All aboard: Cruise through the once-impassable Northwest Passage

Cruise ship navigates once-impassable Northwest Passage

A luxury cruiseliner is making history by sailing through the once-impassable Northwest Passage. The Crystal Serenity will be the largest passenger ship to successfully navigate the frigid Arctic waterway between the Pacific and Atlantic Oceans.

Historic efforts to conquer the Northwest Passage have been described as “voyages of delusion,” but in recent years, global warming has drastically altered the landscape, reports CBS News travel editor Peter Greenberg.

It’s been smooth sailing so far, as the Crystal Serenity glides through the once ice-choked waters of the Canadian Arctic. But Capt. Birger Vorland and his crew have spent years planning this voyage.

“People said ‘Really, you’re doing that?!’ … People [have been] trying to find that route for centuries. It was very difficult because this area is frozen over with ice for most of the year,” Vorland said.

One doomed expedition from the 1800s was recently discovered decaying on the ocean floor -- a reminder of the many lives lost in the name of exploration. In 1906, Norwegian explorer Roald Amundsen became the first to navigate the Northwest Passage successfully. It took him three years.

Crystal Serenity  

The Crystal Serenity will do it in less than 32 days because as times have changed, so has our climate.

Ice cover has receded dramatically since satellites started keeping a continuous record. NASA calls it “the new normal.”

“There is climate change, there’s no doubt about that,” Vorland said. “The temperatures are higher, the ice melts more, and a small window in the late summer has now developed where it’s navigable, probably for two, three, four, five weeks a year.”

But the captain has left little to chance. The luxury cruise liner is accompanied by an ice-breaking boat and two helicopters.

“We have put on a lot of new equipment on the ship. We have a forward looking sonar,” Vorland said. “We have thermal imaging…One dedicated ice radar and an ice nav system.”

“If you think of a piece of ice the size of a Volkswagen that’s sitting just below the surface, you need those search lights to help you see it,” said Jeff Hutchinson, deputy commissioner with the Canadian coast guard. 

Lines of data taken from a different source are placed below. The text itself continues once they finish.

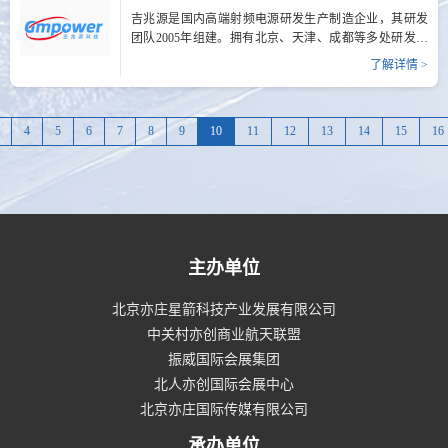
块：真空计量测试装置研制、面向特殊工况与极限要求
吉兆源是国内高端射频电源研发生产制造企业，其研发
的特种真空设备研制、真空计量检测与校准服务以及真
团队2005年组建。拥有北京、天津、成都等多处研发生
空设备配件的加工与销售。公司建有国内先进水平的真
产中心。已取得多项专利技术及软件著作权。产品广泛
了解详情 >
空技术研发实验室，组建了由博士领衔的40余人高水平
应用于半导体、光伏设备、航空航天、生物医疗、高端
技术研发队伍，与国内近50家顶尖科研院所及高等院校
镀膜等领域。 公司核心团队深耕射频电源领域多年，现
建立了深度产学研合作关系，拥有占地5400平方米的现
已自主研发出上百款产品。产品已在多家设备厂商实现
代化生产...
4
5
6
7
8
9
10
11
12
13
14
15
16
量产，是多家龙头设备制造企业核心供应商。 为了满足
不同领域客户的多样化需求和建设方案，吉兆源科技能
够根据客户需求进行精准设计匹配，提供高度个性化的
定制服务。 未来，吉兆源将继续整合资源，优化生产模
式，实现全品系产品国产化替代，提供优质的产品和满
意的服务，以更精益的品质和完善的服务回馈广大客
户。展位号: B...
主办单位
北京亦庄星箭科技产业发展有限公司
中关村亦创商业航天联盟
振威国际会展集团
北人亦创国际会展中心
北京亦庄国际传媒有限公司
承办单位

He’s monitoring the 900-hundred mile journey.

“With an appropriate level of planning, with an appropriate level of judgment, with the right experience around you, it can be done safely, it can be done successfully. But make no mistake: this isn’t sailing a cruise ship out of Miami,” Hutchinson said.

Roughly 1,000 passengers each paid a minimum of $22,000 for the privilege. Crystal said the entire cruise sold out in just 48 hours. So is it worth it?

“I guess all I could say is, if I could afford it, I’d certainly be interested,” Hutchinson said.

The route goes through the Bering Strait, north of the Arctic Circle, taking the ship to polar bear territory and remote villages that have seen few outsiders.

“When we first heard about it, we thought it was tremendous. It was something in an area where so few people will ever go,” one passenger said. “It’s great to read about it, it’s great to watch it on a video or in a movie, but seeing it for yourself is very special.” 

But critics question the potential cost to this untouched region. The World Wildlife Fund told CBS News that while the Serenity “has done some things right,” “we do not have the rules necessary to reduce risks to wildlife and people…nor the capacity and 
infrastructure needed to respond to accidents.”

“It would be ironic if tourism promoting a chance to see Arctic wildlife before it disappears actually hastens that disappearance,” they added. 

“We will be doing everything we possibly can to minimize any impact whatever. We are burning very high-grade fuel to minimize the air emissions. We’re taking all our garbage with us, we’re not going to offload anything,” Vorland said.

“They’ve got to go into the Arctic knowing that it’s one of the world’s great pristine environments, and they owe it to themselves, to the people who live there, and to all of earth’s inhabitants to protect that environment,” Hutchinson said. “It’s hubris and humility. … A little bit of humility goes a long way in these conditions.”

The ship is scheduled to arrive here in New York on Sept. 16. The cruise company is already booking tickets for 2017, but that’s weather permitting.

Another cruise line, Regent Seven Seas, scheduled its own Northwest Passage cruise next year, but just canceled because weather experts are saying patterns indicate there will be too much ice.